Wowed by the power of a brain

By D.L. Stewart

Contributing Writer

It takes a lot to make me say: “Wow.”

Neil Armstrong setting foot on the moon. Osama Bin Laden being tracked down. The Cleveland Browns managing two consecutive first downs against the Baltimore Ravens. (Although maybe I only imagined that.)

But when I read the other day about a Massachusetts woman who took a sip of coffee, all I could say was “wow.”

To understand the wow factor of that act, you have to know that the 59-year-old woman was a quadriplegic who had been paralyzed for 15 years. But she was able to sip her coffee merely by thinking about it.

As a reporter for the Boston Globe who witnessed the event described it:

“Cathy Hutchinson imagined picking up her coffee from the table. She thought hard about bringing the red bottle toward her lips and taking a drink, without any assistance.

Then, for the first time since a stroke left her arms and legs paralyzed 15 years earlier, she did it.
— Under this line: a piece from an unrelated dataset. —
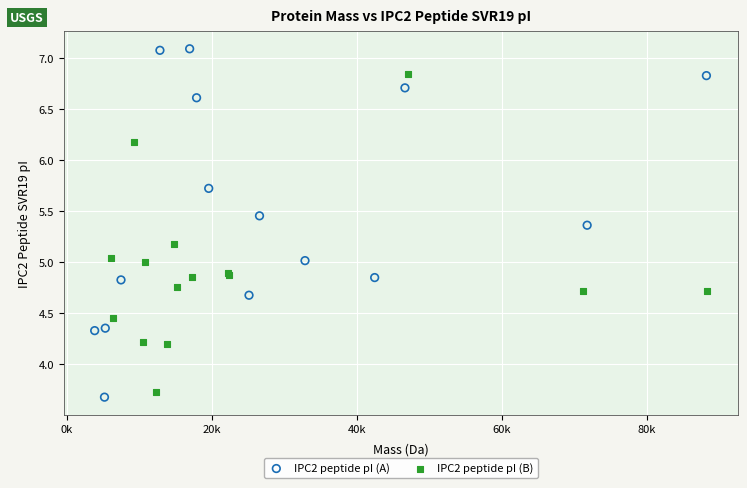

What are all the series names shown in the legend?

IPC2 peptide pI (A), IPC2 peptide pI (B)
“A blue robotic arm, guided by an experimental brain implant that ‘read’ Hutchinson’s thoughts, grasped the bottle and carried it toward her. By picturing her own immobile right arm and hand moving, she navigated the robot arm to the right position, tipped the bottle toward her lips, and took a long, satisfied sip through a straw.”

This wasn’t a television magician purporting to bend a spoon or move an inanimate object through “psychic powers.” It was a team of scientists finding a way to enable a paralyzed human being to regain a tiny part of her life merely by thinking about it.

Having progressed no further in scientific knowledge than a C+ worth of high school biology, I can’t begin to comprehend how the implant called “BrainGate” works. Something to do with a pill-sized sensor, electrodes, a computer and algorithms, whatever those are.

And while it may only have been one small sip for mankind, the potential of what the New England researchers and scientists have accomplished with their work is, well, mind-boggling.

Thousands of paralyzed persons someday may be able to think their way to fuller lives. Victims of injuries. Stroke patients. Casualties of war.

And perhaps it goes beyond that. If, as scientists say, we currently are capable of using only a tiny part of our brains, what other powers may someday be released?

There is, to be sure, a long way to go. Decades of research. Thousands of experiments. Millions of dollars.

For now, though, reading about a paralyzed woman who was able to take a sip of coffee merely by thinking about it is more than enough to make me say “wow.”